When $$\tau$$ is fixed, we are back in the setting of conjugacy for the mean and can simply use the results, plugging in $$n_0\tau$$ in place of $$\tau_0$$:

\left.\begin{aligned} \mathbb { E } [ \mu \vert \mathbf { x } ] & = \frac { n \tau } { n \tau + n _ { 0} \tau } \overline { x } + \frac { n _ { 0} \tau } { n \tau + n _ { 0} \tau } \mu _ { 0} \\ & = \frac { n } { n + n _ { 0} } \overline { x } + \frac { n _ { 0} } { n + n _ { 0} } \mu _ { 0} \end{aligned} \right.

and $$\tau_\text{post} = n\tau + n_0 \tau$$.

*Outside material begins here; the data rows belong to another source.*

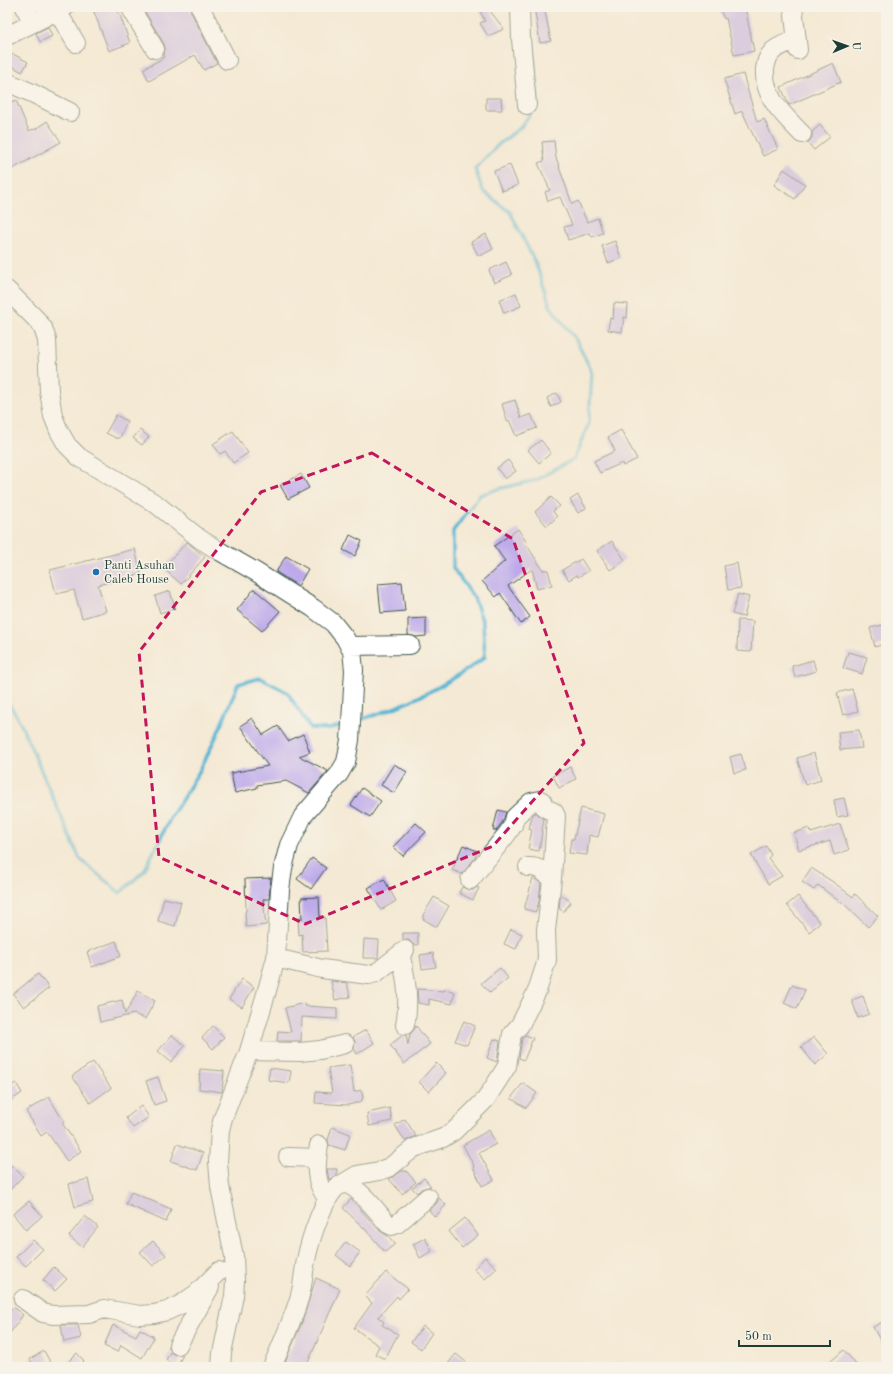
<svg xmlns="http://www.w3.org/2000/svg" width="893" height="1374" font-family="'Old Standard TT',serif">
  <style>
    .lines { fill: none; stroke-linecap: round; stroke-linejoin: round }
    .stream { stroke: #54b5d3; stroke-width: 3.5 }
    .building { fill: #beaaea }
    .minor-casing { stroke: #3f574c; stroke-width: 20 }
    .minor { stroke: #fff; stroke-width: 18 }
    .marked { fill: none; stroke: #c2185b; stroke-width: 3; stroke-dasharray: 8 5; stroke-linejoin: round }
    .poi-dot { fill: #1f6fb2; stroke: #f7f3e8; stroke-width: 1.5 }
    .labels { text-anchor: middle; stroke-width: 3; stroke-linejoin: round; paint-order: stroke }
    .poi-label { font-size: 12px; fill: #1f3d34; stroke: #f7f3e8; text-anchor: start }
  </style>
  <rect width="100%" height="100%" fill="#f7f3e8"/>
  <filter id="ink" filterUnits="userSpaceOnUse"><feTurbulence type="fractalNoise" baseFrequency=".025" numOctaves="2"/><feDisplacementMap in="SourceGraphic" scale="8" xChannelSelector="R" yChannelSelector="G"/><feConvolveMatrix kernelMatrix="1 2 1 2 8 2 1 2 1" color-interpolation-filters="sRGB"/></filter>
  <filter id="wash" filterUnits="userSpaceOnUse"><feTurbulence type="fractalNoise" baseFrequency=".012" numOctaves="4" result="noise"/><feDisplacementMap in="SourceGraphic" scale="16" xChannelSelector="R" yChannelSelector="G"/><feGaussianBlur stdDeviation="0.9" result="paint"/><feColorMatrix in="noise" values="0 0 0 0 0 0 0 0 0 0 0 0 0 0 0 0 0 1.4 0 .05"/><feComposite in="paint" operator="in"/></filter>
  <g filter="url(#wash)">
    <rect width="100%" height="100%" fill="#f4e9d4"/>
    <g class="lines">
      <!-- stream -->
      <path class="stream" d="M7 701 18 718 80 859 120 893 144 871 170 819 200 770 217 735 238 684 260 678 287 692 310 728 328 729 347 724
        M356 721C404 707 445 687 485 657L483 623 474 598 453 568V531L480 495 498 489 536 480 574 459 589 423 592 372 576 340 550 306 536 264 510 212 483 191 475 169 498 145 521 127 538 103 533 45 529 28"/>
    </g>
    <g id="blocks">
      <!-- building -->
      <path class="building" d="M92 7H117L130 43 109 51Z
        M142 7H190L191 12 217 63 204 70 195 55 149 81 143 69 165 57 164 54 165 48 164 44Z
        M478 7H487L504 29 488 36 480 23 485 21Z
        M534 7H544L551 41 540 43Z
        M719 7H745L754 51 734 55 726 18 724 19Z
        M48 27 52 36 40 42 36 33Z
        M13 54 28 62 22 72 7 63Z
        M833 63 841 82 789 105 781 87Z
        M743 74 757 122 764 119 778 149 763 156 742 111 735 114 724 79Z
        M486 98H501L502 110H486Z
        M16 100 29 131 33 129 34 130 47 121 61 142 7 172V104Z
        M820 125 830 137 814 150 808 143 812 137V132Z
        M554 141 556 158 560 167H559L564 181 572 204 578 201 587 222 598 218 603 233 592 237 590 233 568 240 564 227 572 225 560 197 548 201 545 192 550 190 538 163 544 161 542 142Z
        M510 165 518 185 502 191 494 171Z
        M784 169 805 184 795 199 774 185Z
        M486 234 493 249 482 255H478L471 242Z
        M615 241 621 258 608 263 602 246Z
        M506 262 512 275 494 283 489 270Z
        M516 293 521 306 504 313 499 300Z
        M614 303 628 304 627 318 624 317 622 332 608 330 610 318 613 319Z
        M557 393 561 402 551 407 547 398Z
        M515 400 521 418 531 414 537 428 516 436 509 420 507 421 502 404Z
        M116 415 127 421 120 438H116L106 433Z
        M140 430 149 437 142 445 133 438Z
        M621 430 637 459 623 466 622 463 600 473 594 461 615 451 608 437Z
        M233 431 248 453 233 463 225 451 220 454 213 444Z
        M541 440 551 453 539 463 528 450Z
        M508 460 516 471 505 479 497 468Z
        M301 474 309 488 288 499 280 485Z
        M578 495 586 508 578 513 570 500Z
        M551 497 560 506 553 511 557 517 547 526 535 512Z
        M518 529 527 543 526 544 543 570H548L552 585 537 589 532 569 508 586 530 617 521 624 500 593 496 597 482 581 505 561 494 546Z
        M350 535 362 541 355 556 343 550Z
        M612 541 625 560 610 570 597 551Z
        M187 542 205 557 181 584 163 568Z
        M135 549 141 574 98 585 106 611 82 618 74 590 56 594 50 570Z
        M286 556 308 569 298 586 276 572Z
        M581 559 589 571 578 577 577 575 569 580 562 570Z
        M737 563 741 588 728 590 724 566Z
        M402 582 405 611 381 613 378 584Z
        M254 589 280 611 262 631 237 610Z
        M170 591 175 608 160 613 155 596Z
        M738 594 749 597 744 617 732 614Z
        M426 618V636L416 637 408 635V619Z
        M738 620 753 621 751 652 737 651Z
        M883 625 886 635V643L875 647 870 628Z
        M848 652 867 657 862 674 843 668Z
        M813 660 816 671 795 677 792 666Z
        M852 689 858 711 843 715 837 693Z
        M252 718 263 735 278 726 288 741 303 734 310 752 299 756 328 771 309 793 286 781 257 785V788L235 793 231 773 268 766 240 726Z
        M859 730 862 748 840 750 838 732Z
        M814 753 821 780 805 785 797 758Z
        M741 754 746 770 734 773 730 757Z
        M394 764 407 772 394 793 381 785Z
        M570 767 576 779 559 788 553 776Z
        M362 788 381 801 370 817 351 805Z
        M844 798 848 815 837 817 834 800Z
        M581 808 604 814 598 837 589 835 587 855 569 853 571 839H574Z
        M498 810 506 812 503 821 496 831 493 830Z
        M535 813 544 819 539 851 528 849 532 830 529 829 532 816Z
        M416 823 426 832 403 856 393 847Z
        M840 824 849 850 834 855 830 841 799 850 794 833 809 828 811 833Z
        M463 845 477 851 475 858 462 874 452 870Z
        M766 846 771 855 768 858 782 876 768 884 751 855Z
        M312 858 326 868 311 889 297 879Z
        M811 868 833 882 853 897 855 894 878 916 868 927 841 901 840 902 818 885 814 890 802 882Z
        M271 878 269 899H263L266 925 246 927 245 912 246 911 245 879Z
        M533 878 541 883 539 901 536 912 524 909Z
        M384 879 396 901 381 910 368 888Z
        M462 887 469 890H473L477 887 479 888 473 900 459 893Z
        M562 895 571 902 563 912 559 908 560 897Z
        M798 896 820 923 809 932 787 905Z
        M319 897 320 918 325 917 327 951 303 952 302 934 299 935 298 919H302L301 898Z
        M434 897 449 906 437 927 423 919V915Z
        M164 898 181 902 175 926 158 921Z
        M511 929 522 934 516 949 504 944Z
        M403 933H418V945H414L409 940H403Z
        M364 939 379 940 378 958H363Z
        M116 941 121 956 92 967 87 952Z
        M433 953 436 967 422 969 420 955Z
        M500 968 508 978 490 993 481 983Z
        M38 974 49 988 24 1007 13 994Z
        M242 979 254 987 242 1007 229 999Z
        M331 981 347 983 350 997 335 1000Z
        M792 985 805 990 797 1009 784 1003Z
        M417 989 444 991 445 989 455 992 452 1004 429 999V1005L418 1003Z
        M138 991 155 1001 145 1019 134 1014 100 1022 97 1006 122 1000 125 1014Z
        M863 996 869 1014 858 1018 852 1000Z
        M304 1003 305 1006 337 1008V1019L302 1017 301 1041H277L278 1031 291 1032 285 1008Z
        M464 1021 475 1026 467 1045 455 1041Z
        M213 1026 224 1037 213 1049 202 1038Z
        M416 1026 430 1044 404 1064 390 1045 403 1035H406L408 1045 410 1034 413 1031Z
        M366 1030 374 1043 357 1054 354 1049 355 1042 353 1037Z
        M172 1035 185 1046 171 1062 158 1051Z
        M525 1035 533 1038 524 1060 519 1058 522 1039Z
        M814 1037 828 1054 815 1065 801 1047Z
        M494 1039 500 1041 497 1062 487 1058Z
        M93 1062 111 1088 90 1103 72 1076Z
        M436 1063 446 1073 429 1092 419 1082Z
        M350 1065 354 1092 361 1090 363 1097 361 1102 348 1105 315 1103 316 1092 332 1093 328 1068Z
        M270 1068 291 1071 289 1083 268 1080Z
        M200 1069 224 1071 222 1092 199 1089Z
        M158 1077 166 1101 154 1105 146 1081Z
        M16 1083 22 1093 7 1103V1088Z
        M523 1083 537 1093 526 1108 511 1098Z
        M49 1097 64 1122 62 1123 81 1151 67 1161 47 1132 41 1136 26 1111Z
        M141 1106 149 1117 133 1128 126 1118Z
        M390 1108 392 1121 369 1126 367 1113Z
        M405 1119 416 1136 405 1141 395 1125Z
        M332 1127 350 1134 345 1150 329 1145 328 1140Z
        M489 1130 496 1144 479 1153 494 1180 482 1186 473 1167 474 1166 463 1145Z
        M177 1144 203 1153 197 1170 171 1161Z
        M7 1162 23 1176 7 1193Z
        M327 1169H337V1175L329 1180Z
        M402 1171H406L416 1182 402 1194 389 1179 396 1175Z
        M424 1178 431 1186 421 1189 417 1193 412 1188Z
        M88 1179 93 1202 75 1207 69 1184Z
        M131 1192 171 1209 166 1222 126 1204Z
        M438 1197 446 1205 435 1217 429 1210 435 1205 438 1201Z
        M351 1199 380 1231 388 1236 395 1244 385 1252 365 1229 343 1208Z
        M29 1201 42 1216 26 1230 13 1214Z
        M85 1216 98 1227 82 1247 69 1236Z
        M465 1218 478 1235 462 1248 449 1231Z
        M425 1238 432 1251 420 1258 413 1244Z
        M33 1240 43 1249 26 1266 16 1257Z
        M153 1241 166 1255 153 1266 140 1252Z
        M346 1242 360 1252 350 1266 336 1255Z
        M485 1257 497 1268 485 1279 474 1269Z
        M54 1267 67 1279 55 1291 43 1280Z
        M386 1272 408 1289 399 1299 397 1296 378 1317 384 1322 382 1325 398 1334 385 1359 375 1354 379 1346 354 1328 372 1303 365 1296Z
        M316 1278 340 1289 306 1367H283L302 1322Z
        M13 1307 23 1315 7 1337V1316Z
        M883 1322 886 1328V1351L873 1327Z
        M61 1325H78L81 1338 64 1342Z
        M113 1325 136 1336 140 1329 154 1337 142 1358 121 1345 118 1352 104 1346Z
        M423 1326 432 1333 421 1349 411 1342Z
        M844 1350 858 1367H824Z
        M44 1351 53 1367H34L30 1359Z
        M170 1352 173 1354 183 1355 177 1366 166 1360Z
        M77 1353 84 1361 78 1367H63Z
        M456 1354 472 1367H445Z"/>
    </g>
  </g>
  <g filter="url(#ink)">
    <use href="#blocks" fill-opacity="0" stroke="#3f574c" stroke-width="1"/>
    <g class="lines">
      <!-- minor casing -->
      <g class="minor-casing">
        <path id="minor" d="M25 7 32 23
          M130 7 155 49
          M200 7 227 60
          M520 7 521 39 527 105
          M793 7 798 50
          M57 11 76 43
          M7 36 65 7
          M796 39C789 43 777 46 772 52 767 57 766 63 765 69 763 98 784 115 802 134
          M7 82 32 93 70 112
          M7 290 36 319 43 328 47 340 49 391 53 416 59 431 67 445 79 457 156 504 200 539 221 552 256 572 313 608 333 623 345 638 352 651 354 670 350 740 346 762 339 774 303 816 289 845 283 868 280 890 276 958 266 994 249 1051 223 1118 220 1130 218 1162 220 1187 234 1256 235 1281 234 1296 222 1353 221 1367
          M349 646 410 645
          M528 867C539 866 544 872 552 879
          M400 954C407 978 410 1000 405 1025
          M276 958 322 969 369 975 376 973 405 950
          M249 1051 300 1052 320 1050 345 1044
          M319 1145C316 1165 314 1182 327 1198
          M288 1157 317 1158
          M342 1184 357 1175 379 1171 390 1167 414 1148 443 1138 454 1131 486 1099 507 1066 512 1034 520 1025 537 991 547 960 546 930 552 879 556 816 554 812 545 808 542 801 540 800 531 802 515 817 513 825 507 834 470 880
          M23 1299 43 1313 53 1315 89 1314 104 1309 140 1315 154 1314 167 1311 180 1305 196 1294 219 1271
          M178 1345 210 1287
          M272 1367C281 1346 291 1324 298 1302 303 1289 303 1274 306 1260 309 1245 326 1184 344 1184 357 1184 379 1214 388 1224L392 1226 397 1224 428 1197"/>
      </g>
      <!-- minor -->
      <use href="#minor" class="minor"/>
    </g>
  </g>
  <!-- marked area -->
  <path d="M0 0H893V1374H0ZM372 453 513 539 584 743 493 846 305 924 159 857 139 652 261 492Z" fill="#f4e9d4" fill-opacity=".55" fill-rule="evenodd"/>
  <path class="marked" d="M372 453 513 539 584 743 493 846 305 924 159 857 139 652 261 492Z"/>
  <!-- markers -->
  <circle class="poi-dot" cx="96" cy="572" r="4"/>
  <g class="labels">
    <!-- poi labels -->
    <g class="poi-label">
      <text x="104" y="569">Panti Asuhan<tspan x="104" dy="14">Caleb House</tspan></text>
    </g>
  </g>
  <!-- margin -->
  <rect width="893" height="1374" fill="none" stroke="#f7f3e8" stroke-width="24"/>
  <!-- north arrow -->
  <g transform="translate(847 46) rotate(88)" stroke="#f7f3e8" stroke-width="3" paint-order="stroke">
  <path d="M0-3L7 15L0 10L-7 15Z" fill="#1f3d34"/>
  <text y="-6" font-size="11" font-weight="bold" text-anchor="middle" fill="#1f3d34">U</text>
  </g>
  <!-- scale -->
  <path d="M739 1340v6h91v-6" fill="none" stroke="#1f3d34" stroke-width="2"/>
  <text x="745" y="1340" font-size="12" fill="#1f3d34" stroke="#f7f3e8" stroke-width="3" paint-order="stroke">50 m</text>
</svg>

We proceed to working out the marginal posterior of $$\tau$$:

\begin{align} p \left( \tau ,\mu \vert \mathbf { x } ,\mu _ { 0} ,n _ { 0} ,\alpha ,\beta \right) &\propto p ( \tau \vert \alpha ,\beta ) p \left( \mu \vert \tau ,\mu _ { 0} ,n _ { 0} \right) p ( \mathbf { x } \vert \mu ,\tau ) \\ &\propto \left( \tau ^ { \alpha - 1} e ^ { - \beta \tau } \right) \left( \tau ^ { 1/ 2} e ^ { - \frac { n _ { 0} \tau } { 2} ( \mu - \mu 0) ^ { 2} } \right) \left( \tau ^ { n / 2} e ^ { - \frac { \tau } { 2} \sum _ { i = 1} ^ { n } \left( x _ { i } - \mu \right) ^ { 2} } \right) \\ & \propto \tau ^ { \alpha + n / 2- 1} e^{ - \left( \beta + \frac { 1} { 2} \sum _ { i = 1} ^ { n } \left( x _ { i } - \overline { x } \right) ^ { 2} \right) \tau } \tau ^ { 1/ 2} e^{ - \frac { \tau } { 2} \left[ n _ { 0} \left( \mu - \mu _ { 0} \right) ^ { 2} + n ( \overline { x } - \mu ) ^ { 2} \right]} \end{align}

We want to integrate out $$\mu$$, and the last factor can be viewed as the joint probability distribution of two Gaussian random variables $$\mu$$ and $$\bar{x}$$ that own the following reparameterization form:

$\left.\begin{array} { l } { \bar { X } \sim \mu + \frac { 1} { \sqrt { n \tau } } \epsilon } \\ { \mu \sim \mu _ { 0} + \frac { 1} { \sqrt { n _ { 0} \tau } } \delta } \end{array} \right.$

Thus integrating out $$\mu$$ leaves us the marginal distribution of $$\bar{X}$$ which is still a Gaussian random variable with:

$\mathbb{E}[\bar{X}] = \mu_0, \text{Var}(\bar{X}) = \frac { 1} { n \tau } + \frac { 1} { n _ { 0} \tau }.$

The probability density function is

$p(\bar{x}) \propto \tau^{1/2} \exp \left\{ - \frac { n n _ { 0} \tau } { 2\left( n + n _ { 0} \right) } \left( \overline { x } - \mu _ { 0} \right) ^ { 2} \right\}$

In the end, we have

$p \left( \tau \vert \mathbf { x } ,\mu _ { 0} ,n _ { 0} ,\mathcal { \beta } \right) \propto \tau ^ { \alpha + n / 2- 1} \exp \left \{ - \left( \beta + \frac { 1} { 2} \sum _ { i = 1} ^ { n } \left( x _ { i } - \overline { x } \right) ^ { 2} + \frac { n n _ { 0}} { 2\left( n + n _ { 0} \right) } \left( \overline { x } - \mu _ { 0} \right)^2 \right) \tau \right\}$

which is a gamma distribution $$\text{Gamma}(\alpha + n/2, \beta + \frac { 1} { 2} \sum _ { i = 1} ^ { n } \left( x _ { i } - \overline { x } \right) ^ { 2} + \frac { n n _ { 0}} { 2\left( n + n _ { 0} \right) } \left( \overline { x } - \mu _ { 0} \right)^2 )$$.